Now there were curses from Andy, and Frank was grabbing each of us by the shoulders and shouting, “Are you okay?! Are you okay?!” We were, it seemed. All this took only a few seconds, then Frank said, “Where’s Victor?” Victor? He wasn’t in the garage. Which meant he was still inside. I processed this in what seemed like slow motion. Everything took on a surreal drawn-out quality. Frank, turning back the way we had so unceremoniously come, Andy’s curse words like a long, slow yawn in my ears. Victor was my partner, therefore my responsibility. But suddenly I was frozen, stuck to the floor in some strange, paralyzed state I had never felt before.

And here was the thought, loud in my head and spoken in no uncertain terms: I’m not going back in there. It was only a second. But I heard the voice clearly. I squashed it, just as quickly. Then, as if fighting against a greater force in me, I clumsily followed Frank. We found Victor quickly; he was unhurt, thankfully, and had taken cover in an adjoining room. Later at the station, we joked about the explosion, our burned ears, the expression on the chief’s face as we came somersaulting out of the doorway into the garage.

But that day, for me, was more than just another adventure. It had exposed something that I had not reached before—a limit. The explosion had shaken something loose—a dark and fearful side I had to face. I had been young and arrogant and flippant. Now I was just young.”

~ Caroline Paul (born 1963 in New York City) is an American writer of fiction and non-fiction. She was raised in Connecticut (her father was an investment banker, her mother a social worker), and educated in journalism and documentary film at Stanford University.

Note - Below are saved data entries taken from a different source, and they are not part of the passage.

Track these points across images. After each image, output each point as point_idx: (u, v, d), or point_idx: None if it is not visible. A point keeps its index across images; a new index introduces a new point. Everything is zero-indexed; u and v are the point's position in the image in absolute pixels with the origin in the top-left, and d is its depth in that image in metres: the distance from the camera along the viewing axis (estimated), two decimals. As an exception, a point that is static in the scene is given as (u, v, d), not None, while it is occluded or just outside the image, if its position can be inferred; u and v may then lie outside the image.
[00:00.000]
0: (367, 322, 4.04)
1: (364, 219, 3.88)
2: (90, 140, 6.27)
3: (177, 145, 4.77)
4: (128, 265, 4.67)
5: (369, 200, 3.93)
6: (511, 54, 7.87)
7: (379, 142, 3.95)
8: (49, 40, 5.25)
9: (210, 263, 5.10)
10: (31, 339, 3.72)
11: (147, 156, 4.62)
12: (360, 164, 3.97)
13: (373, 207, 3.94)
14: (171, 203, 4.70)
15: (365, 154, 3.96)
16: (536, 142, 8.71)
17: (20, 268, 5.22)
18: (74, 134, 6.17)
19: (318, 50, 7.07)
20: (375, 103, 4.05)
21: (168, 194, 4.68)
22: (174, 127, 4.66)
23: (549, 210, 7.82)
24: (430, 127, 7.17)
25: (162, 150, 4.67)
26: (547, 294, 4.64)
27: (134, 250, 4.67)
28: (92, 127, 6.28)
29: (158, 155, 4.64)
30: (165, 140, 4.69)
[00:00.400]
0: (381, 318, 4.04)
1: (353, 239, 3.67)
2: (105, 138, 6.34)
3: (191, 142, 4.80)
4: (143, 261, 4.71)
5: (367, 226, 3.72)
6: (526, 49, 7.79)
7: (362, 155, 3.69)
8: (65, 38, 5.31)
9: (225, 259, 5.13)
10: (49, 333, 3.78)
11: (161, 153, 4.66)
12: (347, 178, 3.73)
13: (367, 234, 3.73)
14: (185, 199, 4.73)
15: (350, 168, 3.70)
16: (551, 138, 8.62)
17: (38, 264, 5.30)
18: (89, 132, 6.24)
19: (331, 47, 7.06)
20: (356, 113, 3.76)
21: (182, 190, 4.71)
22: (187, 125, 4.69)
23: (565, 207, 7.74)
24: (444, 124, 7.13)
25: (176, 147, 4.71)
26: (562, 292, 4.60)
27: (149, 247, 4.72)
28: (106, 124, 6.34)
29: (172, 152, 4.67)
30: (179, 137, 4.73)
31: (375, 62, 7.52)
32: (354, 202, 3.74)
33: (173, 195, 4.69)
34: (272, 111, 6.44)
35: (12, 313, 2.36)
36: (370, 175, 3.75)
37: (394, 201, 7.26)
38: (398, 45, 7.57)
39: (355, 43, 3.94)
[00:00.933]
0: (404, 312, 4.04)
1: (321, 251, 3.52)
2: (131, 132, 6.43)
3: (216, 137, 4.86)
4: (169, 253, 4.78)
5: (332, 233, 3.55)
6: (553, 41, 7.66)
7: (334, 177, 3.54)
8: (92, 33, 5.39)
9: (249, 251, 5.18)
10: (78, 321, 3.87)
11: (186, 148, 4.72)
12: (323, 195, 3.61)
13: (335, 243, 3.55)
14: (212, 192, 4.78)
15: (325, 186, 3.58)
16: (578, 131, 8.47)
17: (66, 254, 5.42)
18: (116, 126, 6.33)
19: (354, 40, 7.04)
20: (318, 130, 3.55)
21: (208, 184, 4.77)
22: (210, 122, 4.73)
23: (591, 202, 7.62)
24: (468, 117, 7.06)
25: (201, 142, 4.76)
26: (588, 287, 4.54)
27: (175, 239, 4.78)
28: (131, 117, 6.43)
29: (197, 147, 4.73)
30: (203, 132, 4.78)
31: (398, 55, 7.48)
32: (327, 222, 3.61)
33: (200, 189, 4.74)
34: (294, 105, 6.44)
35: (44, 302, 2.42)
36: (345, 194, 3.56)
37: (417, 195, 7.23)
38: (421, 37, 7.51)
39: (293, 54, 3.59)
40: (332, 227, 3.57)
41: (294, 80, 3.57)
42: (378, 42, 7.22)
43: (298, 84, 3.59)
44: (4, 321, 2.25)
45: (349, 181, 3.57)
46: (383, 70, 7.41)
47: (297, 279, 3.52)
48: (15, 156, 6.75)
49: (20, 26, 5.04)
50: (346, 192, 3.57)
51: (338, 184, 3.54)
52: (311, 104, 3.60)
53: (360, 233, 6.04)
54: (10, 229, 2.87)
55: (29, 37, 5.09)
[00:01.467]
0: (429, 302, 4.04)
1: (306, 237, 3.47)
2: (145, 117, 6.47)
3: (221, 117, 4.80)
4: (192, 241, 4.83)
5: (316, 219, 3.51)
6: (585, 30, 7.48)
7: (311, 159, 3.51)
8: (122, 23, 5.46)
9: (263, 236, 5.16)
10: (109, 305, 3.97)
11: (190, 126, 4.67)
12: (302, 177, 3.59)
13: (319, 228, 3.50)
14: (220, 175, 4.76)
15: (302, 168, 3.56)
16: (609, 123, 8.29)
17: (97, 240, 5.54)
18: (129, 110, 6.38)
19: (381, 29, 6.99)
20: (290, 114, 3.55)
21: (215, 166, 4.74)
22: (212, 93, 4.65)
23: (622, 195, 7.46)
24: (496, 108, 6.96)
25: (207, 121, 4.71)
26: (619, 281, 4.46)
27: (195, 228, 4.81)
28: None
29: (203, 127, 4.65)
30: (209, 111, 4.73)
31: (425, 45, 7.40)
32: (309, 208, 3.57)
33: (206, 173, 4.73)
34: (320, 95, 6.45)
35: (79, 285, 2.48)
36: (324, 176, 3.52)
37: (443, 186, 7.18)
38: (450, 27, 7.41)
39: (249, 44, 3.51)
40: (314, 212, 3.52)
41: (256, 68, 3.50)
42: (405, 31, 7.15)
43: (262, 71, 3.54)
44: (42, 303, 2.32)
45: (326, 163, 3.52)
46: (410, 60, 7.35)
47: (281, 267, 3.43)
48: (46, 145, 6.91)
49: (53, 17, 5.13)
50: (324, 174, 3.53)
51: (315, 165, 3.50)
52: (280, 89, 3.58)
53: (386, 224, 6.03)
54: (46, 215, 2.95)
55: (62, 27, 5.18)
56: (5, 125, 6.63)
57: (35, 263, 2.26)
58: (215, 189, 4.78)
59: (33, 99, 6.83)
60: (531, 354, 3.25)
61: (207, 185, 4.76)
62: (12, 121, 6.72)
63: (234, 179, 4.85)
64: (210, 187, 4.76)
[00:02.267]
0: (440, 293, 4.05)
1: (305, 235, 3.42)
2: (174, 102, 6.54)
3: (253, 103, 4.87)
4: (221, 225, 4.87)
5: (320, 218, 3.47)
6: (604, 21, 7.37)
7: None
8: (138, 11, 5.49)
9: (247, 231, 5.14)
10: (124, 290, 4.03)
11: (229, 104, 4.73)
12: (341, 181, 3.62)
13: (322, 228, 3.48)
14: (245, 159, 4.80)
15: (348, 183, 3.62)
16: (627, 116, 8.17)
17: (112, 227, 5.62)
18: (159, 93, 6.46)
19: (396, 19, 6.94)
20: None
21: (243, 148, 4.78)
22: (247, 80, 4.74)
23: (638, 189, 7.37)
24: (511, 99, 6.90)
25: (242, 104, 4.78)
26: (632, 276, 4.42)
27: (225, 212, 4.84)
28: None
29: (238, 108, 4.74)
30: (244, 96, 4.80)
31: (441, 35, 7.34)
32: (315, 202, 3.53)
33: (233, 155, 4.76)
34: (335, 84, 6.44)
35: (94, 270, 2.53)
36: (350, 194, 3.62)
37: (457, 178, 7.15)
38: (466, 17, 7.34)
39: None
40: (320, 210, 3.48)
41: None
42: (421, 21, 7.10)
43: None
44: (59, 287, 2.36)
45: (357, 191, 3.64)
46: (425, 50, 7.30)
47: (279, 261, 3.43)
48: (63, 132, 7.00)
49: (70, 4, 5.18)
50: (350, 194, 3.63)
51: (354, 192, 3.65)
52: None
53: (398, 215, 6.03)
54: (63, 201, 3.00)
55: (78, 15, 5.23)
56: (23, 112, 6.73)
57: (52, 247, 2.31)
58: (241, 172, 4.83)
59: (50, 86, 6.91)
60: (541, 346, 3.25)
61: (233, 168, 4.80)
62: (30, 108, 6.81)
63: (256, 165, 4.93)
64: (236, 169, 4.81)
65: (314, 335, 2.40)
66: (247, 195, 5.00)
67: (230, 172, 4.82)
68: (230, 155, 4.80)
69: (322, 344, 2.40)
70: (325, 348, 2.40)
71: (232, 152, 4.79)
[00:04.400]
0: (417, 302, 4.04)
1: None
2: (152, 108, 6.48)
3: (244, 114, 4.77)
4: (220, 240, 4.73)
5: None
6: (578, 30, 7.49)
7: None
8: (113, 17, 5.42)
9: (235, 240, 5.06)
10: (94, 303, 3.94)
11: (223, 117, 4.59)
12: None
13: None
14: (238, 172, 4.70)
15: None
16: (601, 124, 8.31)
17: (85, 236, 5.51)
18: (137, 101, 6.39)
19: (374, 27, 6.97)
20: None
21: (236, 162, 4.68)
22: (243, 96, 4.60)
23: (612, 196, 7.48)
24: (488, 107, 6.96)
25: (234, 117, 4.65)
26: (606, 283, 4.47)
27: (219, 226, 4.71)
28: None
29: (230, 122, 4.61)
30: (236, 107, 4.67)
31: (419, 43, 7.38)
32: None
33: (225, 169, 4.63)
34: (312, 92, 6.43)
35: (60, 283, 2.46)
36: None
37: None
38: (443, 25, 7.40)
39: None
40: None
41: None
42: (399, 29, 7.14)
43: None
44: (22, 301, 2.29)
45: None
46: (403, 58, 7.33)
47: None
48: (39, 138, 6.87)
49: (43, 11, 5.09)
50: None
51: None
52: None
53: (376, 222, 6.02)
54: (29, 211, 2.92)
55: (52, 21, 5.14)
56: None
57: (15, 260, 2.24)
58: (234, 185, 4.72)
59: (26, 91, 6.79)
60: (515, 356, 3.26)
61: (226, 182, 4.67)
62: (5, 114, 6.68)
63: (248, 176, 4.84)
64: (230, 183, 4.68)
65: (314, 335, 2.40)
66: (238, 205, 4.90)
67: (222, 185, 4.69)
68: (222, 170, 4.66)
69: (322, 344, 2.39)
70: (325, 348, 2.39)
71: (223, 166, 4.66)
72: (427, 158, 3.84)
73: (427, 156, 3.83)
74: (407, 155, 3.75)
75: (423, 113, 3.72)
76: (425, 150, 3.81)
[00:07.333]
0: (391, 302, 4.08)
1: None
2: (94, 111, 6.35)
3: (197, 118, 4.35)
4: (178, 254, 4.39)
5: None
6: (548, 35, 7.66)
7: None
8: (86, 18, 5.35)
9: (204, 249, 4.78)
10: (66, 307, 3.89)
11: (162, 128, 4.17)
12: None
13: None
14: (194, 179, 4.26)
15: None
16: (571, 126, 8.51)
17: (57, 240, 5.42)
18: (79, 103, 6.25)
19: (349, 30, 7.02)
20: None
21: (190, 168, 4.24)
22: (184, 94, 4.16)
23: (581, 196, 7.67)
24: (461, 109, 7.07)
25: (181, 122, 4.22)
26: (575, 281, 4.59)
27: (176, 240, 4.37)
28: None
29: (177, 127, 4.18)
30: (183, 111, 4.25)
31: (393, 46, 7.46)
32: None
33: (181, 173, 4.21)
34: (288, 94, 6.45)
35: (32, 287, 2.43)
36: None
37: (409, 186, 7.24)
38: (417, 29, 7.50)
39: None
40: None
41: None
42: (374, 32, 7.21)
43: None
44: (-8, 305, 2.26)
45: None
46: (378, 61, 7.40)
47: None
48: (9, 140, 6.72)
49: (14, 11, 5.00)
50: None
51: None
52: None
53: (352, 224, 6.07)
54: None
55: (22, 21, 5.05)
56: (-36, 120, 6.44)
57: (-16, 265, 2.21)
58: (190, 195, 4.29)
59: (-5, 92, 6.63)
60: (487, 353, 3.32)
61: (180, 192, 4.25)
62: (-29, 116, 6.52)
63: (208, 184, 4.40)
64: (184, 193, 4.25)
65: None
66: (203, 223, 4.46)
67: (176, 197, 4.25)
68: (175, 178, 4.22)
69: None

She worked as a journalist at Berkeley public radio station KPFA before (in 1988) joining the San Francisco Fire Department, as one of the first women hired by the department. She worked most of her career on Rescue 2, where she and her crew were responsible for search and rescue in fires. Rescue 2 members were also trained and sent on scuba dive searches, rope and rappelling rescues, surf rescues, confined space rescues, all hazardous material calls, and the most severe train and car wrecks.